-- Material to process --
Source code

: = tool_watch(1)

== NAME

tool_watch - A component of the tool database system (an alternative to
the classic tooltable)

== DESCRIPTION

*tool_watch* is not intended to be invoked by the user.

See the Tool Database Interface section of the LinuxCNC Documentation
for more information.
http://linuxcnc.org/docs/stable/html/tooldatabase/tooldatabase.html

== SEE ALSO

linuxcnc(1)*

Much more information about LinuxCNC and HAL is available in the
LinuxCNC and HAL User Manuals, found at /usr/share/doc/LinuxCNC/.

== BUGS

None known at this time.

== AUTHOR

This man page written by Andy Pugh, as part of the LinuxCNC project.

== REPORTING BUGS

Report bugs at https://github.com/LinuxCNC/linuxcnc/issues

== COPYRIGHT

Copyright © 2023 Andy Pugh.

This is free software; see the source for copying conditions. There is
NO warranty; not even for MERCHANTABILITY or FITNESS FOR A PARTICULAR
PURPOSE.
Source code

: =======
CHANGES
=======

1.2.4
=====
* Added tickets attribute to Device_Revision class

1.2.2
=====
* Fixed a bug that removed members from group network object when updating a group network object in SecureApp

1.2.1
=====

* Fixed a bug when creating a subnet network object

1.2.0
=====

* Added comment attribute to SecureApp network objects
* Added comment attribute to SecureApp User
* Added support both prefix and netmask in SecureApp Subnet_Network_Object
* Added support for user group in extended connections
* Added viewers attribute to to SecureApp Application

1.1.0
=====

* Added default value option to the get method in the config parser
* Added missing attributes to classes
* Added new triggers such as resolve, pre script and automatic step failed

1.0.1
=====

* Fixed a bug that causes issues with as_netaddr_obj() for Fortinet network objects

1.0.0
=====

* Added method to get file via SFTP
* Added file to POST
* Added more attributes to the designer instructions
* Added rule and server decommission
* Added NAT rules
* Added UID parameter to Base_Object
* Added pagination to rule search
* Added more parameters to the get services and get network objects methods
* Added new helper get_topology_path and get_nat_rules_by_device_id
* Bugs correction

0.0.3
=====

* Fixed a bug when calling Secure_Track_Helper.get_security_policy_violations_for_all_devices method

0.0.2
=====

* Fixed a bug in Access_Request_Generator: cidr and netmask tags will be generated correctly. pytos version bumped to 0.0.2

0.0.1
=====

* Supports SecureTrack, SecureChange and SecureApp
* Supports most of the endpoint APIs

-- What you should do --
From the records above, reproduce exactly the lines from the one with "in extended connections" to the one with "Added NAT rules", both included, and no others.

-- Your response --
* Added support for user group in extended connections
* Added viewers attribute to to SecureApp Application

1.1.0
=====

* Added default value option to the get method in the config parser
* Added missing attributes to classes
* Added new triggers such as resolve, pre script and automatic step failed

1.0.1
=====

* Fixed a bug that causes issues with as_netaddr_obj() for Fortinet network objects

1.0.0
=====

* Added method to get file via SFTP
* Added file to POST
* Added more attributes to the designer instructions
* Added rule and server decommission
* Added NAT rules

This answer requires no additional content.